Establishing a board of directors and an outside board or council is one of the best investments entrepreneurs can make to strengthen the stability and growth potential of their ventures. An outside board gives a fresh perspective and objective feedback about the operation and its strategic direction. Unfortunately, few founders seek enough of such advice. Often they neglect to establish a board of directors or advisory council because they think no one would want to serve on a board or that setting one up is too much work.
Smart Strategies for Using the Infrastructure and Business Professionals
1 – Find a lawyer experienced in small business and establish a working relationship before you ever need to hire counsel.

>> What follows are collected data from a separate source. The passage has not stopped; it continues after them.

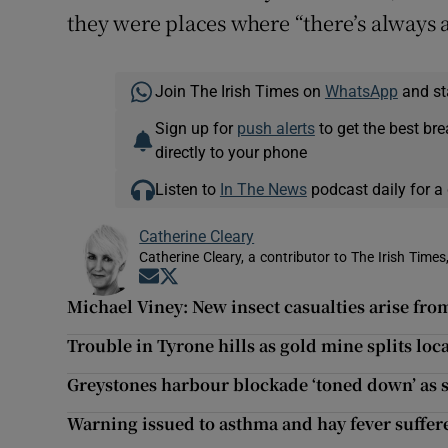
they were places where “there’s always a
Join The Irish Times on
WhatsApp
and st
Sign up for
push alerts
to get the best br
directly to your phone
Listen to
In The News
podcast daily for a 
Catherine Cleary
Catherine Cleary, a contributor to The Irish Times
Opens in new window
Opens in new window
Michael Viney: New insect casualties arise from
Trouble in Tyrone hills as gold mine splits lo
Greystones harbour blockade ‘toned down’ as s
Warning issued to asthma and hay fever sufferer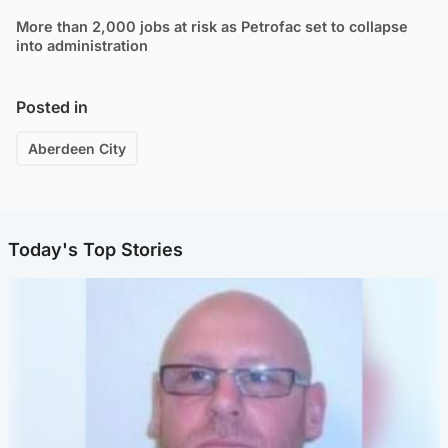
More than 2,000 jobs at risk as Petrofac set to collapse
into administration
Posted in
Aberdeen City
Today's Top Stories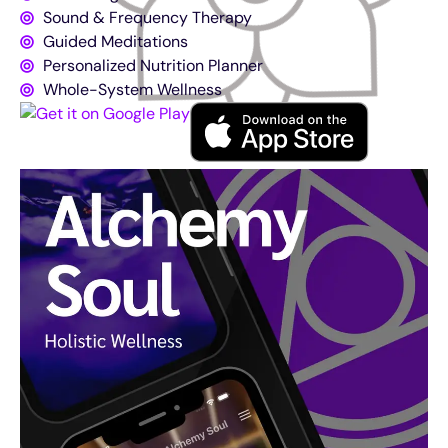
Sound & Frequency Therapy
Guided Meditations
Personalized Nutrition Planner
Whole-System Wellness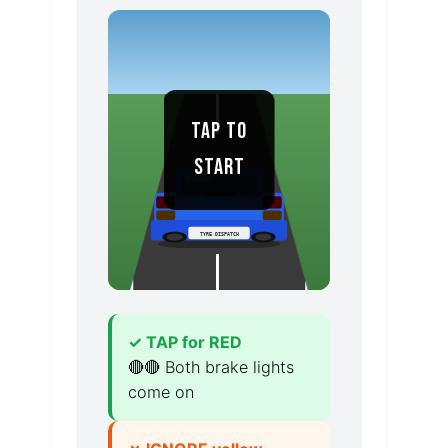
TAP TO
START
TYRE DISPATCH
✓ TAP for RED
🔴🔴 Both brake lights
come on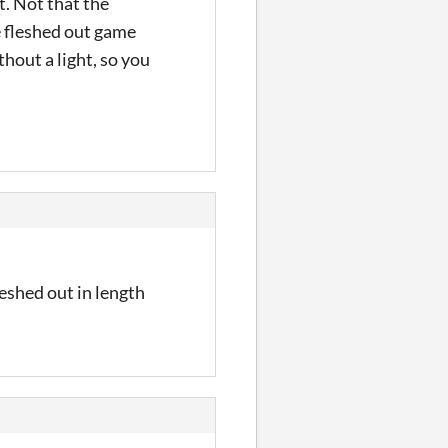
t. Not that the
e fleshed out game
thout a light, so you
leshed out in length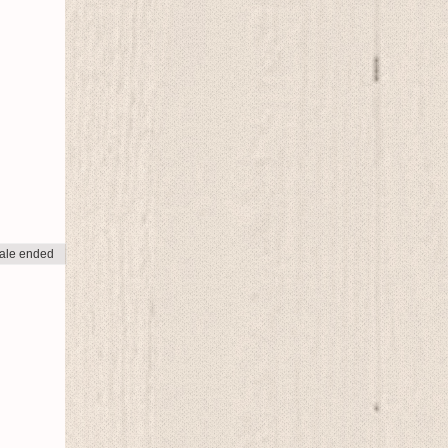
ale ended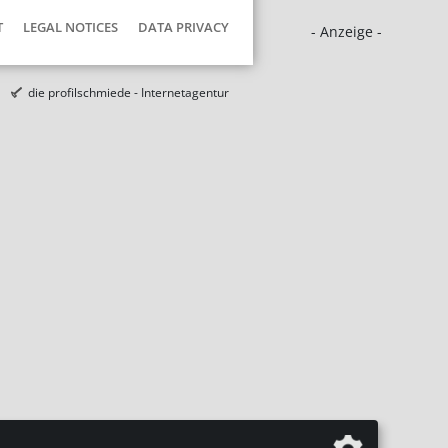
T
LEGAL NOTICES
DATA PRIVACY
- Anzeige -
die profilschmiede - Internetagentur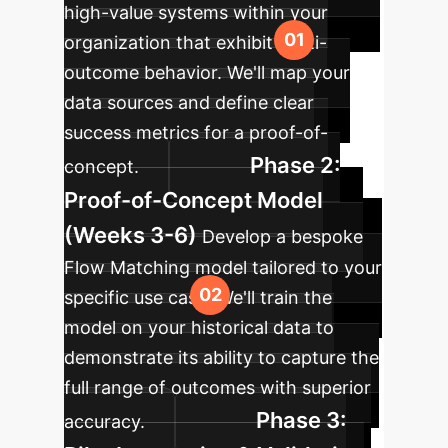
high-value systems within your
organization that exhibit multi-
outcome behavior. We'll map your
data sources and define clear
success metrics for a proof-of-
Phase 2:
concept.
Proof-of-Concept Model
(Weeks 3-6)
Develop a bespoke
Flow Matching model tailored to your
specific use case. We'll train the
model on your historical data to
demonstrate its ability to capture the
full range of outcomes with superior
Phase 3:
accuracy.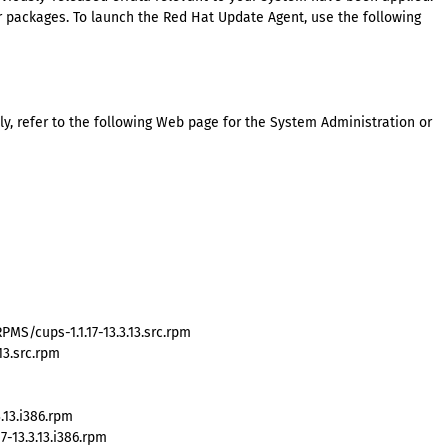
packages. To launch the Red Hat Update Agent, use the following
y, refer to the following Web page for the System Administration or
MS/cups-1.1.17-13.3.13.src.rpm
13.src.rpm
.13.i386.rpm
-13.3.13.i386.rpm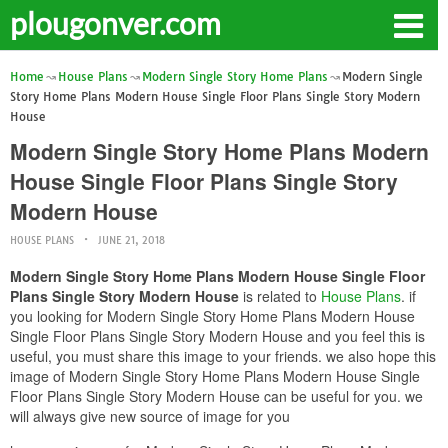
plougonver.com
Home
House Plans
Modern Single Story Home Plans
Modern Single
Story Home Plans Modern House Single Floor Plans Single Story Modern
House
Modern Single Story Home Plans Modern
House Single Floor Plans Single Story
Modern House
HOUSE PLANS
JUNE 21, 2018
Modern Single Story Home Plans Modern House Single Floor
Plans Single Story Modern House
is related to
House Plans
. if
you looking for Modern Single Story Home Plans Modern House
Single Floor Plans Single Story Modern House and you feel this is
useful, you must share this image to your friends. we also hope this
image of Modern Single Story Home Plans Modern House Single
Floor Plans Single Story Modern House can be useful for you. we
will always give new source of image for you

2 – To save on legal fees, complete as much up-front work and information gathering as possible before meeting with your attorney.
3 – Never talk to another party’s attorney without having your own attorney present.
4 – To reduce legal costs, use standardized forms of conducting routine business, but always have your attorney review them before implementation.
5 – To avoid surprises with legal bills, estimate the number of billable hours for your legal project and then negotiate a cap or ceiling on the total fee.
6 – Select an accountant who is also a good business adviser, one who is familiar with your industry, knowledgeable about tax planning, and committed to building and managing a sound cash flow.
7 – If you are considering raising venture capital or going public, contact an accounting firm that has a track record working with promising smaller businesses.
8 – Before you begin a small to mid-size venture, obtain a business-owner’s policy to cover all your major property and business liability exposures.
9 – Ask your local or national professional and/or trade association if it has a group insurance arrangement with specialty brokers or insurers.
10 – Avoid “I can do it all” consultants.
11 – Use a written consulting agreement that specifies work assignments, responsibilities, and compensation.
12 – Assemble a board of directors to add credibility to your venture, enhance your corporation’s assets, and obtain management expertise and advice.
13 – Establish an advisory board to serve as your in-house management consulting team.
14 – Look for advisory board members or board directors who have the specialized knowledge and skills you lack.